- _Activity_: Reproduce every line of text in the data below without any changes, and leave the pictures out of your answer.

[Saved entries]
+---+
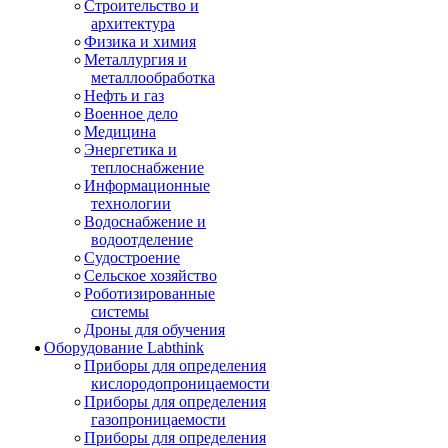
Строительство и
архитектура
Физика и химия
Металлургия и
металлообработка
Нефть и газ
Военное дело
Медицина
Энергетика и
теплоснабжение
Информационные
технологии
Водоснабжение и
водоотделение
Судостроение
Сельское хозяйство
Роботизированные
системы
Дроны для обучения
Оборудование Labthink
Приборы для определения
кислородопроницаемости
Приборы для определения
газопроницаемости
Приборы для определения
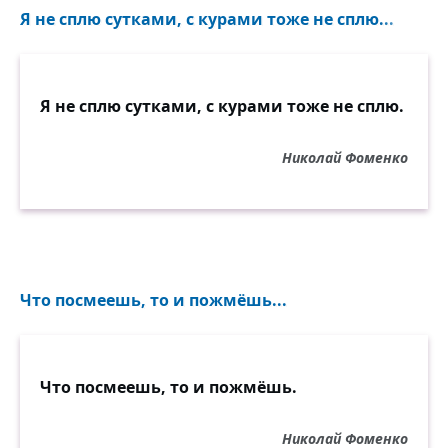
Я не сплю сутками, с курами тоже не сплю...
Я не сплю сутками, с курами тоже не сплю.
Николай Фоменко
Что посмеешь, то и пожмёшь...
Что посмеешь, то и пожмёшь.
Николай Фоменко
+---+
- _Task result_:
Строительство и
архитектура
Физика и химия
Металлургия и
металлообработка
Нефть и газ
Военное дело
Медицина
Энергетика и
теплоснабжение
Информационные
технологии
Водоснабжение и
водоотделение
Судостроение
Сельское хозяйство
Роботизированные
системы
Дроны для обучения
Оборудование Labthink
Приборы для определения
кислородопроницаемости
Приборы для определения
газопроницаемости
Приборы для определения
Я не сплю сутками, с курами тоже не сплю...
Я не сплю сутками, с курами тоже не сплю.
Николай Фоменко
Что посмеешь, то и пожмёшь...
Что посмеешь, то и пожмёшь.
Николай Фоменко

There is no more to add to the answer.